A highlight of the program was the International Children's Choir parading flags of nations and lining the choir loft. Foster Johnson, 12, led out in singing "He's Got the Whole World in His Hands," and was joined by the children's choir, king'singers, orchestra and Tabernacle Choir, bringing the program to a fitting conclusion.

The audience wasn't satisfied, however, and enticed two encore numbers, "You Are the New Day," and "Thou Gracious God."

World renowned, the king'singers are popular performers for Utah audiences. The group has performed with the Tabernacle Choir and the Utah Symphony during three previous appearances in Salt Lake City.

King'singer bass, Stephen Connolly, who has been with the group 15 years and has been to Salt Lake City on its previous tours, described the Tabernacle Choir as "absolutely fantastic. This is the best I've heard the choir. They're singing right on."

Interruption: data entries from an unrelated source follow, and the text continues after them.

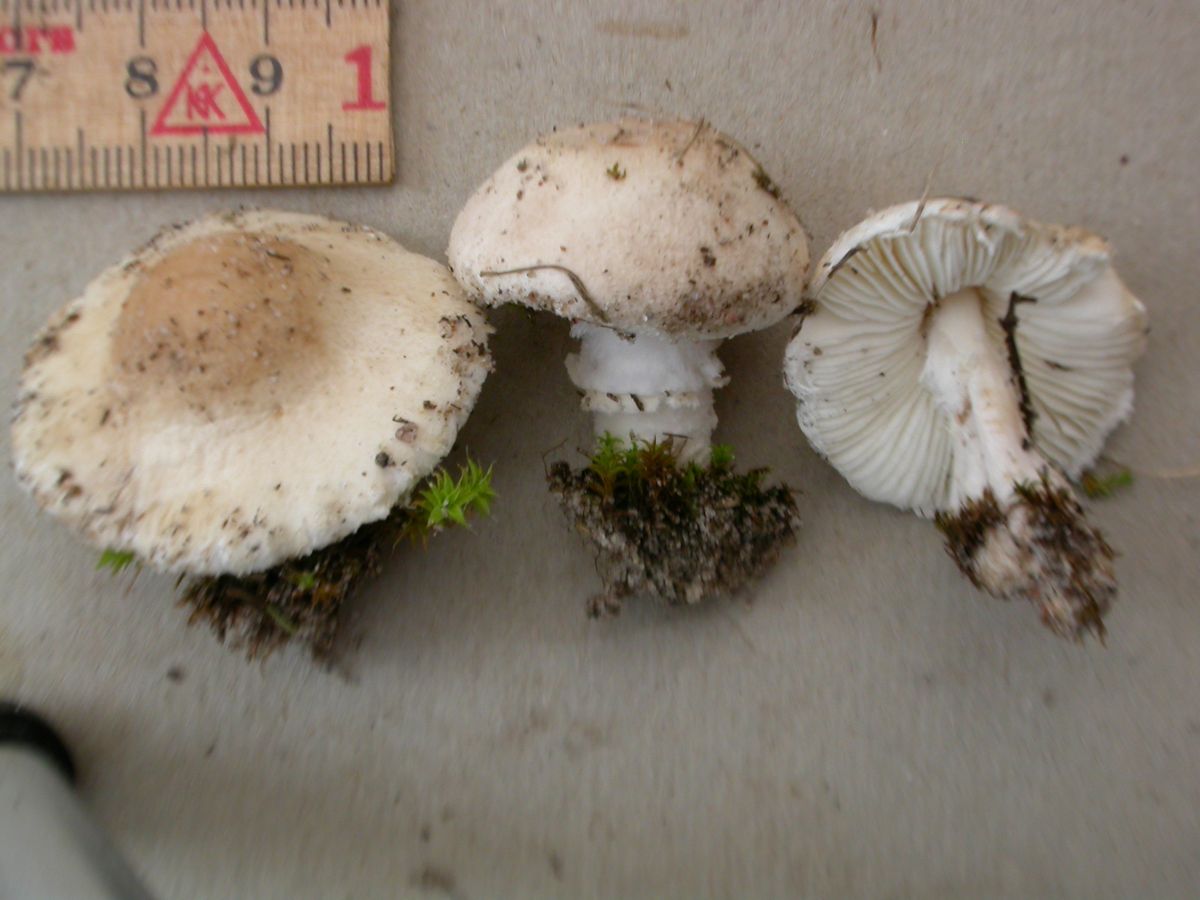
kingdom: Fungi
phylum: Basidiomycota
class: Agaricomycetes
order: Agaricales
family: Agaricaceae
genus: Lepiota
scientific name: Lepiota erminea
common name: hvid parasolhat
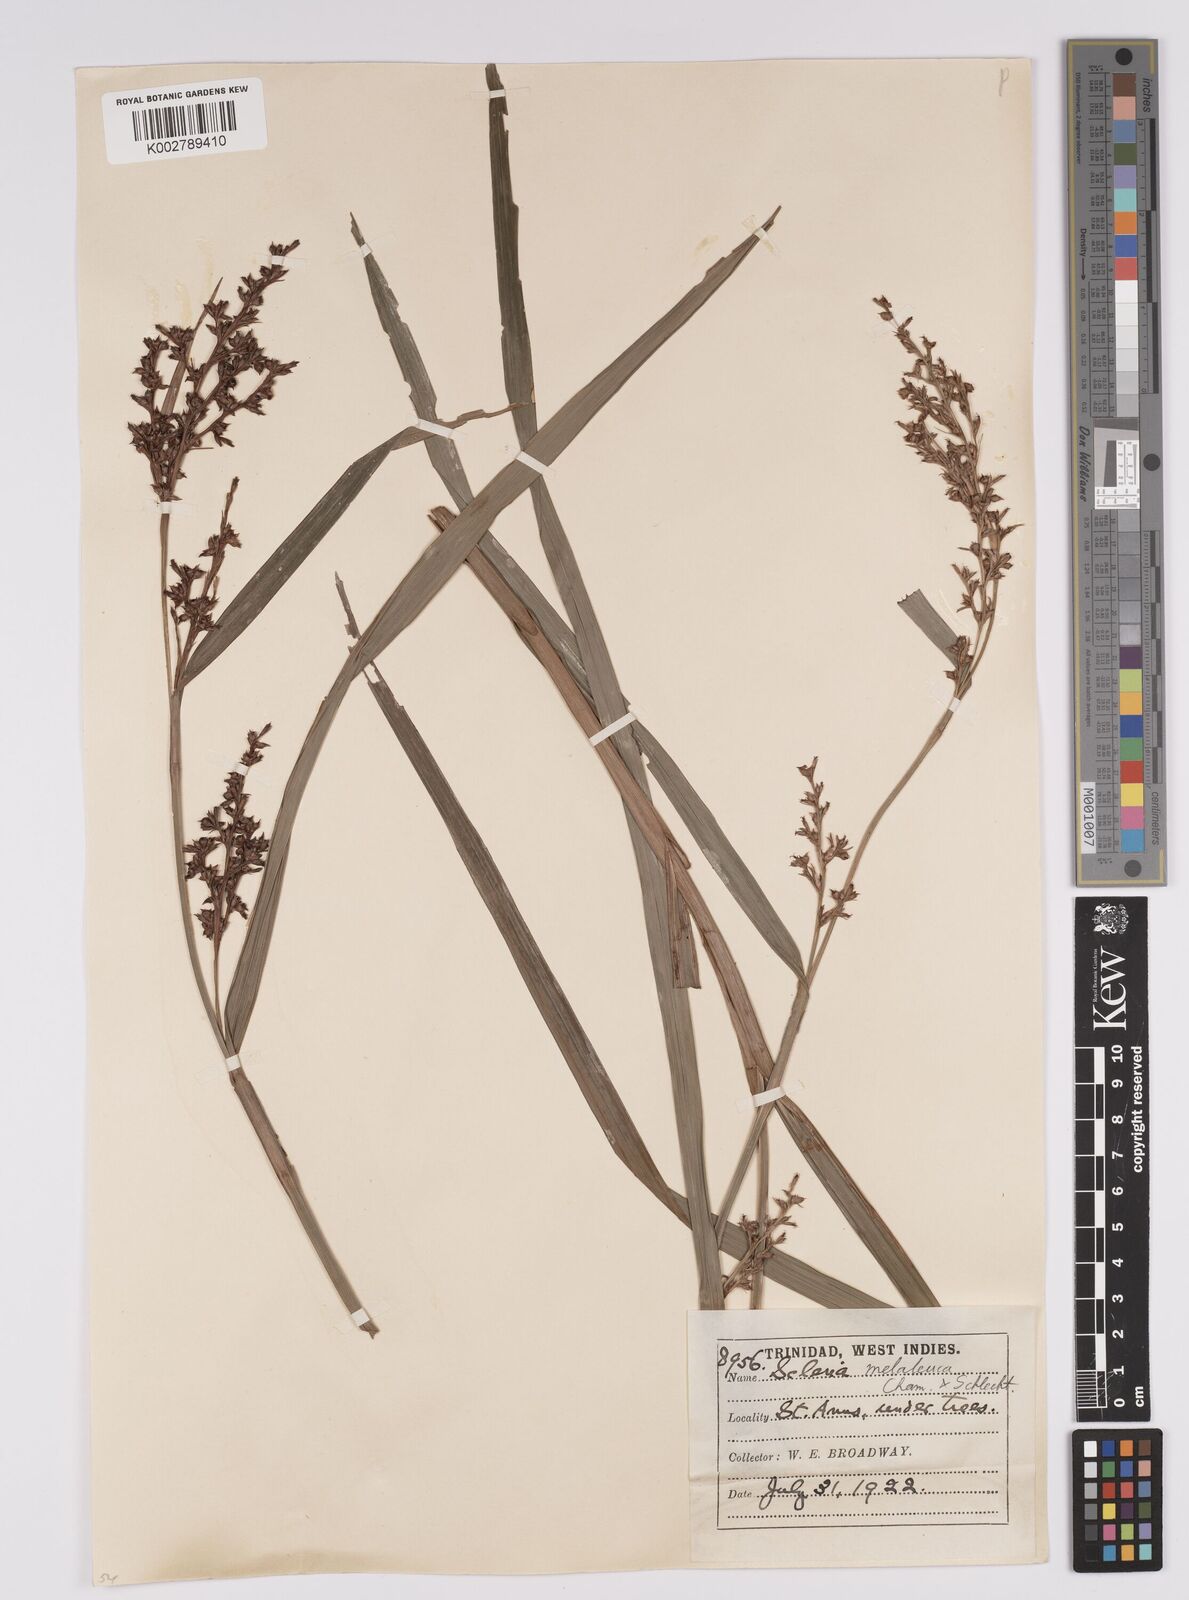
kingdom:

Philip Lawson, baritone, spoke of the addition of music to sports during the Olympics. "To have an experience with a choir and an orchestra as marvelous as this as an integral part of the Olympics is something that I think should start a trend. This should be the first of many similar occasions," he said.

Children's choir participant Sunday, Feb. 24, 2002
Children's choir participant Sunday, Feb. 24, 2002 | Photo by Gerry Avant

The king'singers and Utahns share admiration. Paul Phoenix, tenor, said, "This is my fourth visit to Salt Lake City [which] is like nowhere else on earth that we've visited — the friendliness, the warmth of the people here, the welcome that we receive, the whole atmosphere of the place, particularly at the moment — it's quite amazing. Salt Lake City has a special place in our hearts because of working with Craig Jessop, Mack Wilberg and the Mormon Tabernacle Choir."

Robin Tyson, countertenor, made his first visit to Salt Lake City. "I've listened to the Tabernacle Choir's CDs, and I know their work," he said. "Before we came away, I watched the Opening Ceremonies on TV. It was very impressive. It's great to be here, working with them live. They're tremendous."

Gabriel Crouch, baritone, has been to Salt Lake City four times. "I love this city," he said. "I don't think there's anywhere in the world where the reception we get is warmer, where people appreciate music more, where more people come. There's a real love of music and singing here. It makes it really rewarding to work here. We come here as often as we can."

David Hurley, countertenor, said that he feels one reason his group is so popular in Utah is the strong choral tradition in the state. "We've heard the Tabernacle Choir and some of the fantastic college and high school choirs and other choirs here in Utah. That is very much the wonderful basis for an audience for us, to have people who appreciate singing, who enjoy singing and do singing themselves — they make the best audiences."

One concert remains in the Cultural Olympiad on Temple Square. On March 9, 7:30 p.m., world-famous percussionist Evelyn Glennie will perform with the Tabernacle Choir and Orchestra at Temple Square.